2010-12-28

RIM thought iPhone was impossible in 2007 | Electronista

 
 

Sent to you by forcode via Google Reader:

 
 

via www.electronista.com on 12/28/10

RIM had a complete internal panic when Apple unveiled the iPhone in 2007, a former employee revealed this weekend. The BlackBerry maker is now known to have held multiple all-hands meetings on January 10 that year, a day after the iPhone was on stage, and to have made outlandish claims about its features. Apple was effectively accused of lying as it was supposedly impossible that a device could have such a large touchscreen but still get a usable lifespan away from a power outlet.

The iPhone "couldn't do what [Apple was] demonstrating without an insanely power hungry processor, it must have terrible battery life," Shacknews poster Kentor heard from his former colleagues of the time. "Imagine their surprise [at RIM] when they disassembled an iPhone for the first time and found that the phone was battery with a tiny logic board strapped to it."

Friends who were Microsoft employees at the time were also said to have had a similar reaction.

He further added that RIM, as well as Motorola, Nokia, Palm and other early pioneers, lost ground partly because of a self-defeating attitude. RIM in particular assumed from the start that smartphones would be outgrowths of its pagers and that there would never be enough battery life or wireless technology for more functions. It started growing beyond this view before the iPhone shipped, but the OS foundation until recently was based on the early assumption.

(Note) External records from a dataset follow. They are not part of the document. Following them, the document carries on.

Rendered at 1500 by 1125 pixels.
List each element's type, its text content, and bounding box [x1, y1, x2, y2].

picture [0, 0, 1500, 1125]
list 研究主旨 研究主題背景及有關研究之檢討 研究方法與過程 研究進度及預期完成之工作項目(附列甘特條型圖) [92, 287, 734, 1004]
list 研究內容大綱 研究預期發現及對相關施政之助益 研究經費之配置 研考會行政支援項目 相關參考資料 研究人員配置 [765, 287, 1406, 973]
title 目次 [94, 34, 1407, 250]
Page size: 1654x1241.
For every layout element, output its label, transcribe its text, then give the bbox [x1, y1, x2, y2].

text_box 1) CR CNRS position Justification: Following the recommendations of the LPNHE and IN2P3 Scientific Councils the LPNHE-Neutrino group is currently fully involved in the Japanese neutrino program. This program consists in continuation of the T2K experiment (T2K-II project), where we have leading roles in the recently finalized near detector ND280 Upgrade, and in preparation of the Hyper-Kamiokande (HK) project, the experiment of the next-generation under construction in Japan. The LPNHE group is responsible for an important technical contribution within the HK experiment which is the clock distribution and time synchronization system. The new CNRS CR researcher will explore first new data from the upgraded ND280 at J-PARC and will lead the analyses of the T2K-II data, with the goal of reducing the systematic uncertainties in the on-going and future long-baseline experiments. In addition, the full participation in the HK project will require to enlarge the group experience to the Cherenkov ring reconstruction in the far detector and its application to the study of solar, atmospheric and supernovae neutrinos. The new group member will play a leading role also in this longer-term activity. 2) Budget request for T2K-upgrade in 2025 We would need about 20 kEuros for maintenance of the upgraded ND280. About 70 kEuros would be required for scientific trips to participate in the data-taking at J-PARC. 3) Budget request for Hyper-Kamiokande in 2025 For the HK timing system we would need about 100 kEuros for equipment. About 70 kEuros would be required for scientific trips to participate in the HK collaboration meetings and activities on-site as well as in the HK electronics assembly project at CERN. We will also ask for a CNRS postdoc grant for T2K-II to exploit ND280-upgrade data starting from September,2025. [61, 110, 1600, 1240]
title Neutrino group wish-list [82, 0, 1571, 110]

The remarks confirm a widely held belief that BlackBerry Storm development started only after the iPhone was made public rather than having been in development at all before. RIM didn't have its first touchscreen phone until the Storm shipped in late 2008, almost two years after the iPhone's unveiling, and didn't have multi-touch support or a fully accurate web browser until the Torch arrived just this past summer. Apple is now gradually overtaking RIM in market share and is being quickly joined by Android, which now makes up the majority of Verizon sales just a year after the BlackBerry was the carrier's top earner.

RIM may be poised for a comeback as it has promised an aggressive 2011 roadmap, but virtually all of what it will do outside of the BlackBerry PlayBook tablet is a mystery.